GUEST VIEW: For future cancer breakthroughs, we need to protect IP

By Diana Dobson

The federal government may soon upend Texas’ innovative ecosystem as we know it.

A proposal, currently under consideration by the National Institute for Standards and Technology (NIST), would enable federal officials to strip essential patent rights from innovative companies. This includes the multitude of Texas-based biotechs working to deliver the next wave of cutting-edge breakthroughs for cancer and other severe diseases.

As someone committed to advancing cancer research and supporting those impacted by this disease, I am deeply concerned about the repercussions of this proposal. It stands to impede the development of new oncology treatments, ultimately eroding hope for patients not only in Texas but across the nation.

Extraordinary progress has been made in the fight against cancer in recent years. Thanks to advancements in treatment, the U.S. cancer death rate declined by 32% between 1991 and 2019. The drop was even greater for patients with lung, colorectal, prostate, and breast cancer. In 1971, there were three million cancer survivors in the United States. Today, there are over 18 million.

Patients still waiting for new treatments have every reason to hope that these treatments are right around the corner. The growing integration of biotechnology with artificial intelligence and machine learning brings us closer to realizing genuine cures. We know that in the not-too-distant future, scientists will be able to analyze the distinctive characteristics of every cancer and develop tailored drugs to target each one.

Texas plays a crucial role in this life-saving research. Our state is home to more than 6,100 biotechnology and R&D companies, which collectively employ more than 105,000 people. We are number two in the country for completed clinical trials and number three for doctorates in biotech fields.

These researchers and their investors who work to make cancer cures a reality should be able to securely license and develop patented intellectual property (IP) without fear of these long-established legal rights being stripped away.

That’s where the NIST proposal comes in. It radically reinterprets a 1980 law called the Bayh-Dole Act, which established that universities engaged in federally funded research could patent their discoveries and license them to companies for further development. Before Bayh-Dole, the government retained control of university patents but very rarely commercialized them. In other words, the federal dollars that helped fund the initial research brought no benefit to the public.

By freeing up university patents for development into useful products, the new law ushered in a wave of innovation that continues to this day. Hundreds of advanced products across a broad range of sectors – including dozens of medicines and vaccines – wouldn’t exist without Bayh-Dole.

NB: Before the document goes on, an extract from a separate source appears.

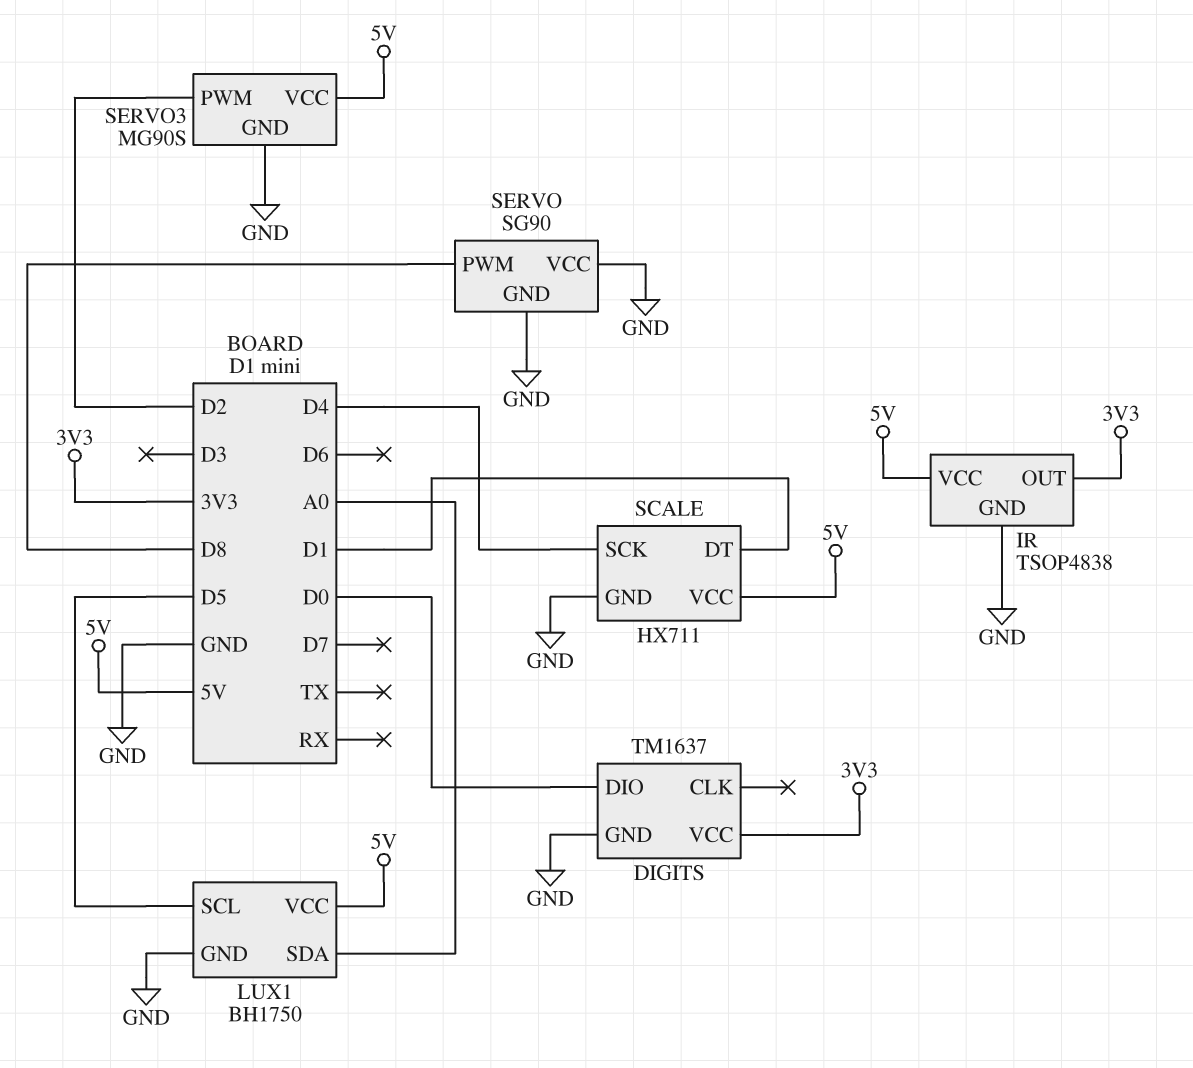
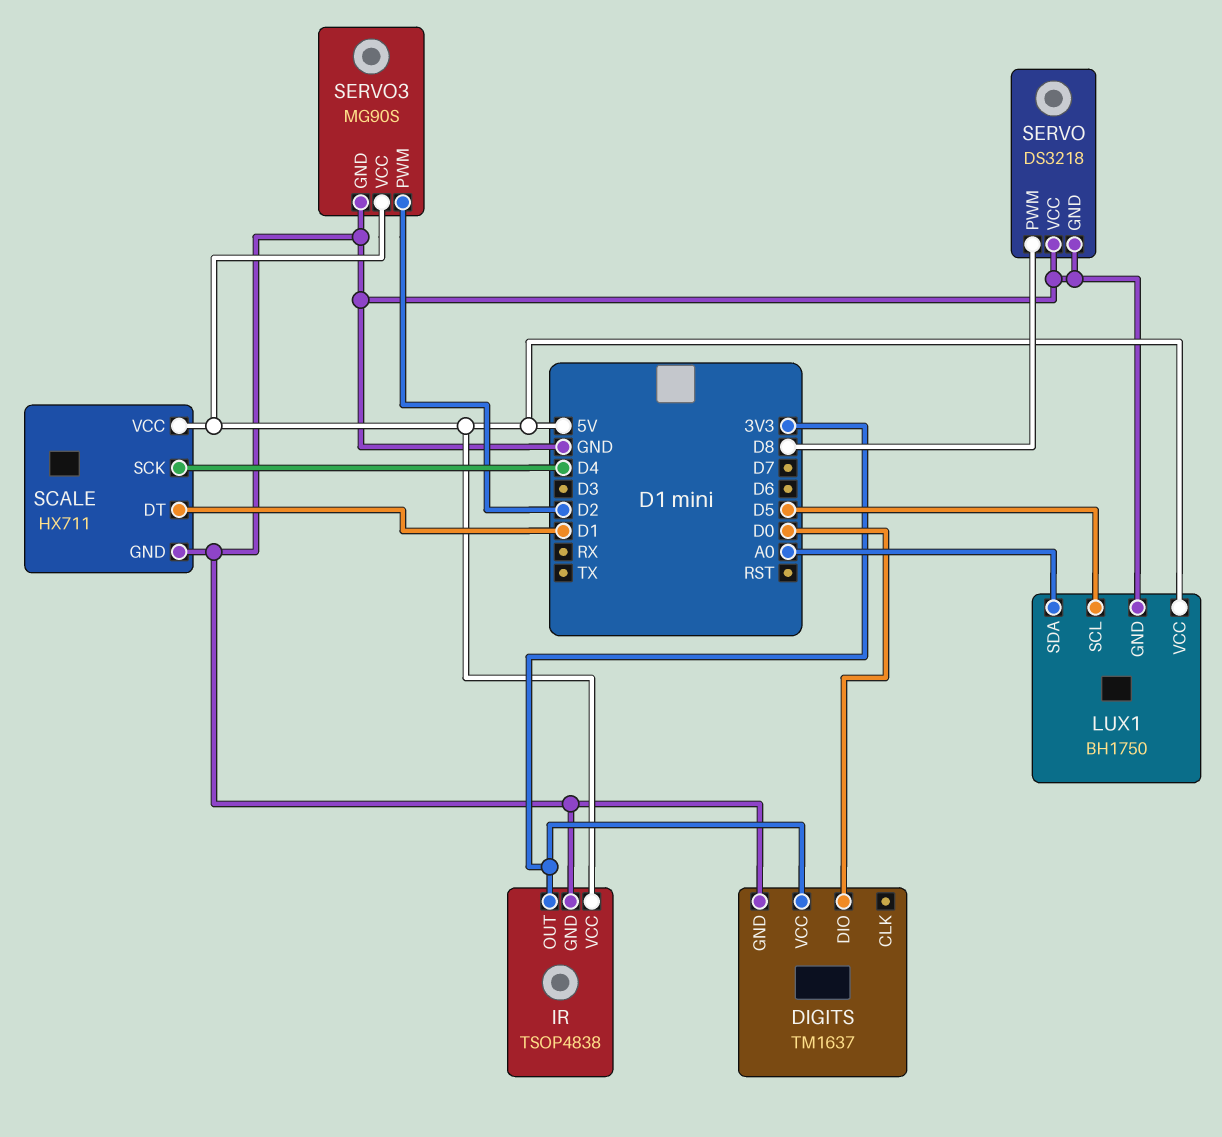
SERVO: SG90 -> DS3218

Today, that’s all at risk. The proposed NIST framework would twist the clause in the Bayh-Dole Act that established “march-in” rights, which allow the federal government to step in and relicense a company’s patents to competitors under very limited circumstances – none of which are triggered by price considerations.

The NIST proposal seeks to expand this authority to allow the government to march in any time officials deem the price of a product too high. This would violate the clear intent and spirit of the law and devastate innovative industries. Incentives for investing in medical research would disappear. Promising drug candidates in the development pipeline would be abandoned. And many of the cancer patients I work with would find themselves bereft of hope.

The declared intent behind the proposal is to lower drug prices, which is a worthy goal. But any approach that undermines innovators’ exclusive rights to market their inventions – considering the inherent risks involved in development and commercialization – is not an appropriate course of action.

Bayh-Dole has served as a cornerstone of innovation over the past four decades. We must maintain the law’s integrity and continue to support strong IP protections that foster fruitful public-private partnerships.

These priorities resonate with significant force in Texas, where public-private partnerships are deeply ingrained in the biotech landscape. The private biotech sector and leading public institutions, like the Cancer Prevention Research Institute of Texas, allocate billions of dollars towards research.

Americans are living better and longer lives thanks to medicines developed via Bayh-Dole – and we stand on the precipice of even more breakthroughs. To sustain Texas’ strides in life-saving innovation, the government must reverse course on this proposal.

Diana Dobson is Executive Director of Regarding Cancer.